Example: Agent with several recent chargebacks → blocked.
R025BlockTier 2
Suspicious delivery address
PO boxes and freight forwarders are signs of package re-routing — a common pattern in fraud. The merchant can block these addresses.
Example: Delivery to 'Package Forwarder LLC, Miami' → re-routing signal → review.
R026BlockTier 2
Subscription without explicit consent
Agents cannot subscribe the user to recurring payments without the user explicitly approving it. No written consent, no subscription.
Example: Assistant tries to activate annual subscription without user confirmation → blocked.
R027BlockTier 2
Gift card or stored-value purchase
Gift cards are hard to trace and widely used in fraud. By default, agents cannot buy them unless the merchant explicitly allows it.
Example: Agent tries to buy €500 in gift cards → blocked by default.
R028BlockTier 2
B2B order without purchase order
In business-to-business sales there must always be an official purchase order.
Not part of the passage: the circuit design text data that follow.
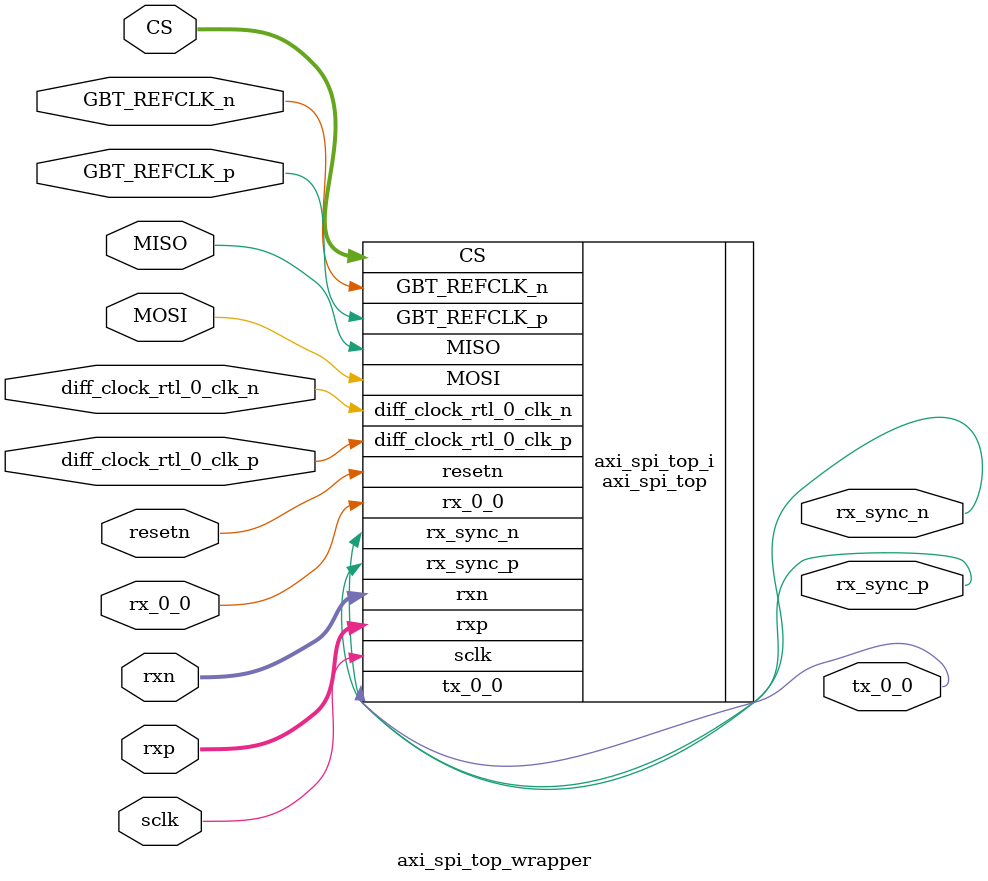
<source format=v>
`timescale 1 ps / 1 ps

module axi_spi_top_wrapper
   (CS,
    GBT_REFCLK_n,
    GBT_REFCLK_p,
    MISO,
    MOSI,
    diff_clock_rtl_0_clk_n,
    diff_clock_rtl_0_clk_p,
    resetn,
    rx_0_0,
    rx_sync_n,
    rx_sync_p,
    rxn,
    rxp,
    sclk,
    tx_0_0);
  inout [4:0]CS;
  input GBT_REFCLK_n;
  input GBT_REFCLK_p;
  inout MISO;
  inout MOSI;
  input diff_clock_rtl_0_clk_n;
  input diff_clock_rtl_0_clk_p;
  input resetn;
  input rx_0_0;
  output [0:0]rx_sync_n;
  output [0:0]rx_sync_p;
  input [1:0]rxn;
  input [1:0]rxp;
  inout sclk;
  output tx_0_0;

  wire [4:0]CS;
  wire GBT_REFCLK_n;
  wire GBT_REFCLK_p;
  wire MISO;
  wire MOSI;
  wire diff_clock_rtl_0_clk_n;
  wire diff_clock_rtl_0_clk_p;
  wire resetn;
  wire rx_0_0;
  wire [0:0]rx_sync_n;
  wire [0:0]rx_sync_p;
  wire [1:0]rxn;
  wire [1:0]rxp;
  wire sclk;
  wire tx_0_0;

  axi_spi_top axi_spi_top_i
       (.CS(CS),
        .GBT_REFCLK_n(GBT_REFCLK_n),
        .GBT_REFCLK_p(GBT_REFCLK_p),
        .MISO(MISO),
        .MOSI(MOSI),
        .diff_clock_rtl_0_clk_n(diff_clock_rtl_0_clk_n),
        .diff_clock_rtl_0_clk_p(diff_clock_rtl_0_clk_p),
        .resetn(resetn),
        .rx_0_0(rx_0_0),
        .rx_sync_n(rx_sync_n),
        .rx_sync_p(rx_sync_p),
        .rxn(rxn),
        .rxp(rxp),
        .sclk(sclk),
        .tx_0_0(tx_0_0));
endmodule

</source>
If the agent places a B2B order without one, it is stopped.
Example: Company buys office supplies through agent with no PO number → blocked.
General settings
Simple catch-all controls that every store can configure in minutes.
R029BlockTier 2
Merchant security preset
The merchant chooses their security level: Open, Balanced, Strict or Regulated. Each level requires different evidence. Without the right evidence, the purchase is stopped.
Example: Merchant in Regulated mode: agent without regulatory evidence → blocked.
R030BlockTier 2
Basic store controls
The merchant can set simple rules: maximum order amount, allowed countries. The easiest rules to configure and the ones most small stores use.
Example: Merchant sets max €100 per agent order; cart of €180 → blocked.